/ 17 July 2009

Breaking academic boundaries

The University of Fort Hare launched a compulsory grounding programme this week for all its undergraduate students aimed at stimulating their thinking beyond the disciplines they are studying and enhancing their understanding of the world, Africa and themselves.

Coinciding with the university’s Mandela celebrations this week, the Life, Knowledge, Action trans-disciplinary programme will cover four core themes — (a) common futures; (b) diversity, democracy and identity; (c) science, technology, environment and society; and (d) inequity, poverty and development. These topics will be presented, discussed and debated in small groups of students and at events involving the wider university community.

Dr André Keet, director of the programme, said the main objective is to allow students to engage societal issues from different perspectives and to “re-link” what they learn to their own lives.

“Students were becoming increasingly alienated from reading, writing, critical thinking and social engagement — both due to a school system that undermined their confidence and a university system that did not fundamentally attract them back into an authentic intellectual project,” he said.

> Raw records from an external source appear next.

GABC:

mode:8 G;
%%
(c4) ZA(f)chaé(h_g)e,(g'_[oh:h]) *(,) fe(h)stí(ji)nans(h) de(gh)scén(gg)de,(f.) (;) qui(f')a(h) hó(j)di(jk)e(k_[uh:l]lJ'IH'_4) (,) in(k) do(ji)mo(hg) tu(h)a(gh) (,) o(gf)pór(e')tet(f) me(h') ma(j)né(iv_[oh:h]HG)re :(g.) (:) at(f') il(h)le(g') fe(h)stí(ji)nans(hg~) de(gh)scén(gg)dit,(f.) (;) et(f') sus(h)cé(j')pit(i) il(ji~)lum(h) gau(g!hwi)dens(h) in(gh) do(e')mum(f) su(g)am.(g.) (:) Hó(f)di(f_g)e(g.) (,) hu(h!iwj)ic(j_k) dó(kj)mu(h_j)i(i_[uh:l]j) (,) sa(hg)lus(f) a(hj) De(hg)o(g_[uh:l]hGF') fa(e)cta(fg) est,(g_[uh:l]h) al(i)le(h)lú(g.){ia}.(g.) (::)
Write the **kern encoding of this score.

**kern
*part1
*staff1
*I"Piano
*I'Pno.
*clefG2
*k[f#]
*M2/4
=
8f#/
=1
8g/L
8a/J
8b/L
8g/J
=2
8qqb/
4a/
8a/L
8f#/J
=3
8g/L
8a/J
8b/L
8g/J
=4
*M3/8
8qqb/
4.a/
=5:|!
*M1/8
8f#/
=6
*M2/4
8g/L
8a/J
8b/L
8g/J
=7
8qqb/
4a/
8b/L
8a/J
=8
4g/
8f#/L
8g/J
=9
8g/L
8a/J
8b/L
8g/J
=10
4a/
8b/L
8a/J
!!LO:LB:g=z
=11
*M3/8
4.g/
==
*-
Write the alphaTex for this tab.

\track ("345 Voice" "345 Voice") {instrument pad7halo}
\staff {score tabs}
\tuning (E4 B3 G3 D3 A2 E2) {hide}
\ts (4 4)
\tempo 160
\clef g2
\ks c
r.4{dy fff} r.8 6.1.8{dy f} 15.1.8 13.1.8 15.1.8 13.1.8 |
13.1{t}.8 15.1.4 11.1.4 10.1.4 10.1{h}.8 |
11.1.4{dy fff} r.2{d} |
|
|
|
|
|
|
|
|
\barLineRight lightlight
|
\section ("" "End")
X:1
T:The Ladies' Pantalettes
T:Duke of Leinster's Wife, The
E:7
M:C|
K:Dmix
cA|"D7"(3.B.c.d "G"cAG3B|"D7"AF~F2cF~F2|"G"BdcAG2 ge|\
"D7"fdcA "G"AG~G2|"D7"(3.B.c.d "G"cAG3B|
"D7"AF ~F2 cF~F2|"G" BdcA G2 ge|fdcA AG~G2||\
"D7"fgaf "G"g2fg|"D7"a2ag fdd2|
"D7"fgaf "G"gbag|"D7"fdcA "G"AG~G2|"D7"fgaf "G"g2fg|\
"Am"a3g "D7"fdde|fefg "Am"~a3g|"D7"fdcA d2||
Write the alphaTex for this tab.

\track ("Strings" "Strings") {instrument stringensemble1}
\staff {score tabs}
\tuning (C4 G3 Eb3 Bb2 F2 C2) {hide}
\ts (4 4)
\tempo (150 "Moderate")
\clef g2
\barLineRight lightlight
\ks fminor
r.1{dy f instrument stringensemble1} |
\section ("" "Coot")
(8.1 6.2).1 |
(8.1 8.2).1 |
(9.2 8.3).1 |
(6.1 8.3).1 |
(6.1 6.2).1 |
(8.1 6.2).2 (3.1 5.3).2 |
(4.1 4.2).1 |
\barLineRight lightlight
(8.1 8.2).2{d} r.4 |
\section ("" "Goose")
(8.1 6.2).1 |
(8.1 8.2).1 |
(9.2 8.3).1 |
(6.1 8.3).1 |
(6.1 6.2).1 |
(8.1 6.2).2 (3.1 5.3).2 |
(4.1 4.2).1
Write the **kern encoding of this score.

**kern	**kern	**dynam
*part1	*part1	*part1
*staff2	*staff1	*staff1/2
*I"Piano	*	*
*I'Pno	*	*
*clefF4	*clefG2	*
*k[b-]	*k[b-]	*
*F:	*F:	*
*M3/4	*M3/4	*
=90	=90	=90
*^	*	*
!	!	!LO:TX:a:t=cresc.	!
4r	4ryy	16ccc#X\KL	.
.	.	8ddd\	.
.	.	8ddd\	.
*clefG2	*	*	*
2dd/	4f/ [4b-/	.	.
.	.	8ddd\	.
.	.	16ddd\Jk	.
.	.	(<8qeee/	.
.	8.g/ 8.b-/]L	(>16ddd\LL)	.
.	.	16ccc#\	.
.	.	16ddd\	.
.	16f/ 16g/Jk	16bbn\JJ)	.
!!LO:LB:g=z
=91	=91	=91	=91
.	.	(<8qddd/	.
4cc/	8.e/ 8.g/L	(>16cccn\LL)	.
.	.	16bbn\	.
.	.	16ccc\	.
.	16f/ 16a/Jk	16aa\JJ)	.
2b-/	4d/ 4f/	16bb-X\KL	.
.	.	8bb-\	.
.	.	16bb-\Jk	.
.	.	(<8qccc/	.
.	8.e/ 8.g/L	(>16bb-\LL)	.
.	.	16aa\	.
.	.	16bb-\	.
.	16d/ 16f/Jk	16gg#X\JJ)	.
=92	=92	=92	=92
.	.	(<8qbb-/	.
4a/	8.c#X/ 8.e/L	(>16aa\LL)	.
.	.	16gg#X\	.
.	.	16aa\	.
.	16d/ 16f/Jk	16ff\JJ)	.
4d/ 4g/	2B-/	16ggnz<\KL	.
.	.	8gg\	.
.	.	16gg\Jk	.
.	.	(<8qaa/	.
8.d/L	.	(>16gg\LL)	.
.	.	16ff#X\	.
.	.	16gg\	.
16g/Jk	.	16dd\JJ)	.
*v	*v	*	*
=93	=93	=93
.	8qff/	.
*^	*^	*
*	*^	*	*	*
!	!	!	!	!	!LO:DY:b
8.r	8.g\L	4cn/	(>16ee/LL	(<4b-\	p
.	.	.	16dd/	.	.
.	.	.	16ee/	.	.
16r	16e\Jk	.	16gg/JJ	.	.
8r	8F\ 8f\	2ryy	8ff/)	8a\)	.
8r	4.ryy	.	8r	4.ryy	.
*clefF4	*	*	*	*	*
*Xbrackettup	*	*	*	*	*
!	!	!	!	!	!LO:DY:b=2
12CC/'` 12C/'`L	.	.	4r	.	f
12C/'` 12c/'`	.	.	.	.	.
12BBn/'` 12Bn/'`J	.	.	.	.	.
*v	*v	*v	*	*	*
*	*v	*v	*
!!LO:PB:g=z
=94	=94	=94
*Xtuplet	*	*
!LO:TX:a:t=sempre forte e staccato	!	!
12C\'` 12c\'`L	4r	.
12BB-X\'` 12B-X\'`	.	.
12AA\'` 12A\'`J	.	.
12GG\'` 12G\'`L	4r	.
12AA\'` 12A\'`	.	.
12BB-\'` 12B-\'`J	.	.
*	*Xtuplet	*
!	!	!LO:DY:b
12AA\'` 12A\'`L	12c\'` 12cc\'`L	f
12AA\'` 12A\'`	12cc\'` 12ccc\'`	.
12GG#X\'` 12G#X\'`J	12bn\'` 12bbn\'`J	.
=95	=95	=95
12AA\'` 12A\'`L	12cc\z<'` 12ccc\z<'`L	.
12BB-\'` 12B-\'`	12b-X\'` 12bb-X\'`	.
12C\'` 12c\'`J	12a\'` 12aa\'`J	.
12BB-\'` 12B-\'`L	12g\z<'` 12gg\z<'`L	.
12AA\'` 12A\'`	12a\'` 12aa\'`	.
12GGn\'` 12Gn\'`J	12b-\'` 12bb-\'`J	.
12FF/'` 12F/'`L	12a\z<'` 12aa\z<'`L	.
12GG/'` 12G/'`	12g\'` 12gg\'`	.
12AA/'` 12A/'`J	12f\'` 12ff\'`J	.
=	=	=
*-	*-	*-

The University of Fort Hare’s grounding programme was mentioned in the Crain Soudien Report on Racism as an example of how institutions could tackle what students learn during their higher education.

It recommended that: “Given the decontextualised approaches to teaching and learning that are evident in virtually every institution, it is recommended that institutions give consideration to the development of curriculum approaches that sensitise students to the place of and the issues surrounding South Africa on the African continent and in the world at large.”